> _Keypoint coordinate data_:
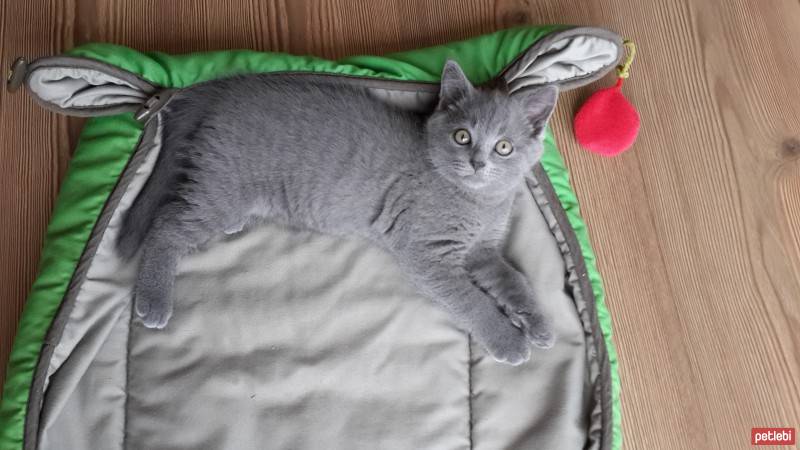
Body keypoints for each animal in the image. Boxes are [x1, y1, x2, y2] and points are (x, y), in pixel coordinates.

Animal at [119, 59, 556, 364]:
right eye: (462, 136)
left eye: (504, 147)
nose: (478, 162)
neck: (478, 201)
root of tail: (223, 92)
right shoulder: (428, 255)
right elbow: (471, 300)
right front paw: (508, 340)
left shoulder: (483, 251)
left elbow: (514, 280)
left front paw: (537, 322)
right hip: (222, 188)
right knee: (167, 223)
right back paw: (154, 299)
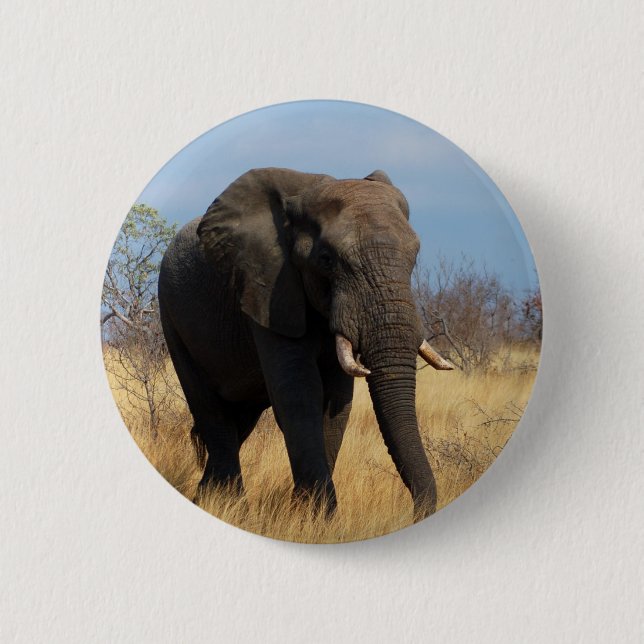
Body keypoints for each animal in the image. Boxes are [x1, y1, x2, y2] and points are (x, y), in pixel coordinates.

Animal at [158, 167, 453, 520]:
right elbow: (299, 393)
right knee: (211, 410)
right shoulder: (268, 288)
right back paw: (231, 505)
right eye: (326, 260)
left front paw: (304, 515)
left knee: (239, 419)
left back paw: (207, 500)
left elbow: (337, 400)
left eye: (414, 257)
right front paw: (319, 518)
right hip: (171, 315)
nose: (412, 514)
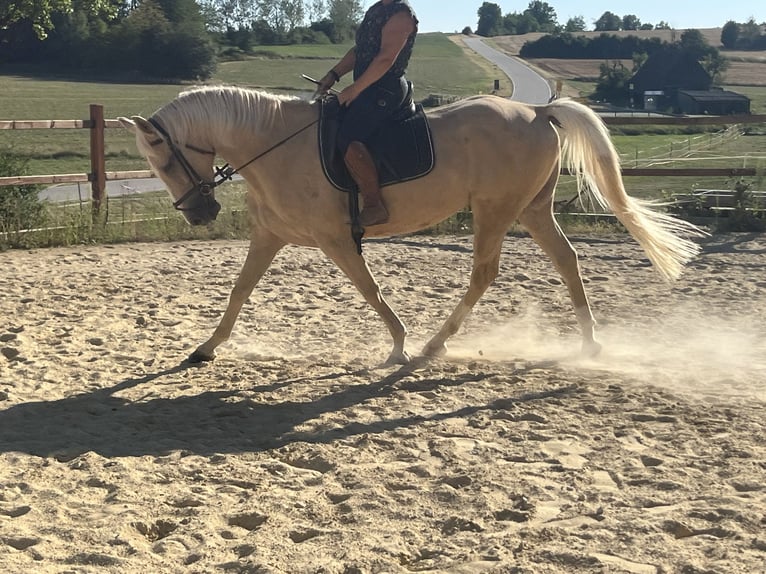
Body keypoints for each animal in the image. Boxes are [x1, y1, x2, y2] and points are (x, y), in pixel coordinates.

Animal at [119, 85, 703, 365]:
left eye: (164, 159)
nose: (200, 213)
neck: (274, 146)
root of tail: (538, 112)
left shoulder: (335, 239)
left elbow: (369, 288)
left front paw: (398, 344)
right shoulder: (270, 237)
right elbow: (239, 290)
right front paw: (206, 348)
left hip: (495, 210)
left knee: (484, 273)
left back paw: (431, 346)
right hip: (532, 210)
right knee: (566, 259)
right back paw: (588, 344)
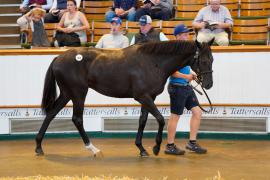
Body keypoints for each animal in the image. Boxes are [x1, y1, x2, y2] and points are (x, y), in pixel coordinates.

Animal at [35, 39, 214, 156]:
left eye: (212, 59)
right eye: (204, 61)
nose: (209, 84)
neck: (152, 62)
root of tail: (58, 58)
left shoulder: (149, 98)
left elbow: (142, 120)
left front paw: (141, 148)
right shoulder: (143, 97)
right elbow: (161, 119)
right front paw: (156, 148)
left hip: (67, 93)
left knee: (51, 114)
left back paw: (38, 146)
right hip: (78, 93)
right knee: (77, 119)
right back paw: (93, 149)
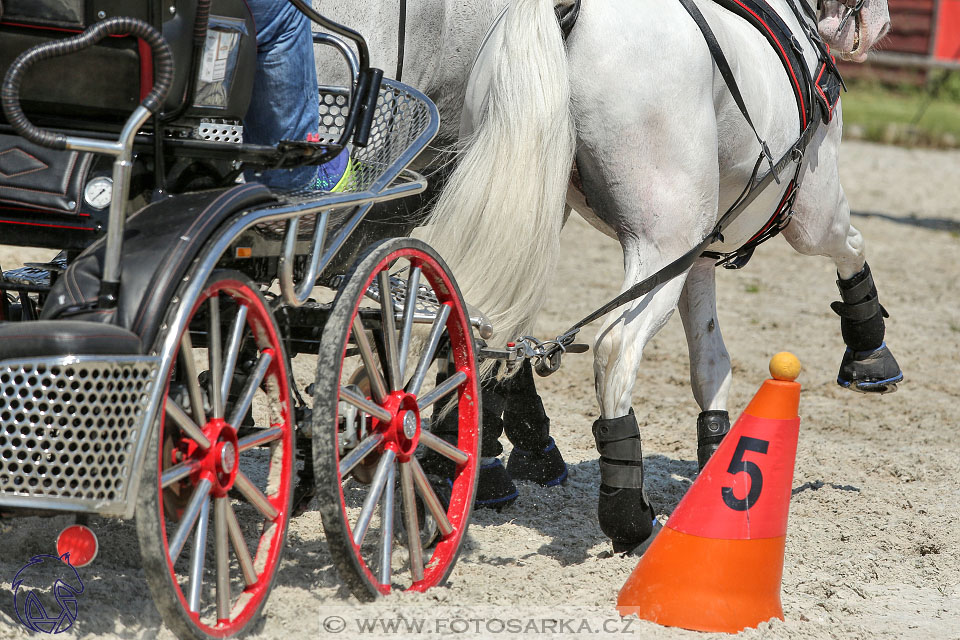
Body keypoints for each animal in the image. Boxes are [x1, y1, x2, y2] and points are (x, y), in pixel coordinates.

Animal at [420, 0, 900, 552]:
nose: (876, 25)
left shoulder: (700, 256)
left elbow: (711, 363)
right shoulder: (812, 212)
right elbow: (852, 247)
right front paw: (870, 352)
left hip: (533, 214)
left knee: (473, 324)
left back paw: (446, 471)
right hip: (663, 241)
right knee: (614, 348)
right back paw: (627, 516)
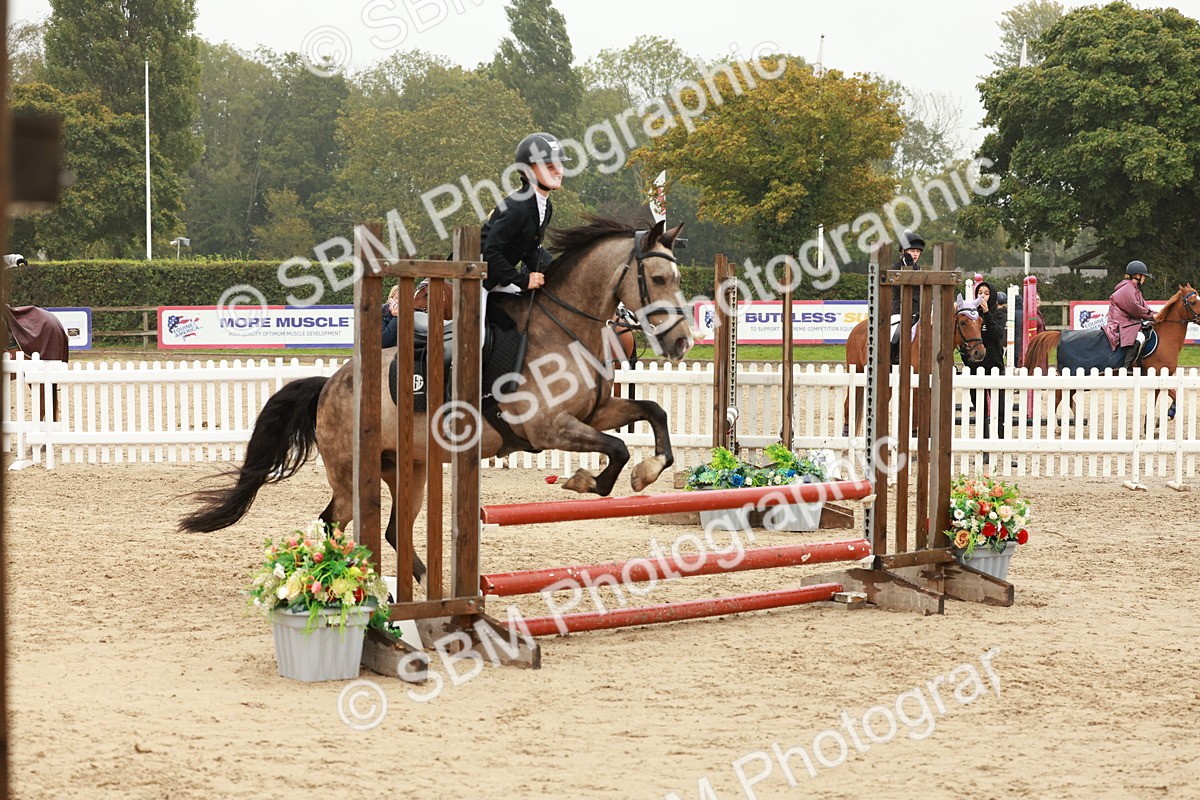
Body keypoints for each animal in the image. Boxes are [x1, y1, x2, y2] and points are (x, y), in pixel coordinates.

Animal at [179, 217, 694, 583]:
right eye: (657, 277)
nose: (682, 343)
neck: (565, 330)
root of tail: (330, 384)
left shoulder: (594, 413)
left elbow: (654, 414)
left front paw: (648, 472)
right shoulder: (548, 428)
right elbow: (617, 450)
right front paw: (586, 481)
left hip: (410, 467)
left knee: (390, 530)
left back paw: (419, 584)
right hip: (352, 472)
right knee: (337, 522)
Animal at [841, 298, 987, 436]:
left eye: (981, 322)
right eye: (963, 323)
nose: (979, 352)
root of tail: (856, 329)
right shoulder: (917, 386)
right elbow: (917, 416)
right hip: (857, 372)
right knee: (848, 405)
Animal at [1024, 282, 1200, 421]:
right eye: (1192, 302)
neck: (1165, 337)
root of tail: (1061, 334)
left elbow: (1174, 396)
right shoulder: (1157, 375)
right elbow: (1174, 395)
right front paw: (1166, 415)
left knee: (1066, 398)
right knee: (1059, 396)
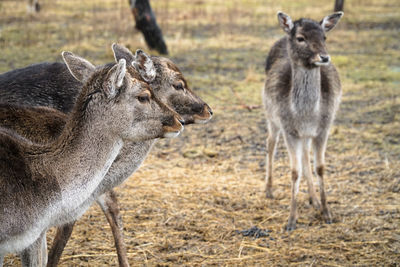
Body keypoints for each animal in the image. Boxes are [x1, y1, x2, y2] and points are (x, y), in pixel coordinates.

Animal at [262, 11, 344, 231]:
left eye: (324, 37)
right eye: (300, 38)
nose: (324, 57)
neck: (306, 114)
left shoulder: (324, 127)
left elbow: (319, 167)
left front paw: (326, 213)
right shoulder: (289, 129)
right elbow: (294, 171)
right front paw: (291, 220)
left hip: (306, 135)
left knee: (306, 155)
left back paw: (313, 199)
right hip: (271, 116)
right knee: (270, 143)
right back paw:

> _Task prompt_: Taking the entries as a whole, work out how many lines contain the string "back". Respond with only the number.

> _Result for this task_: 12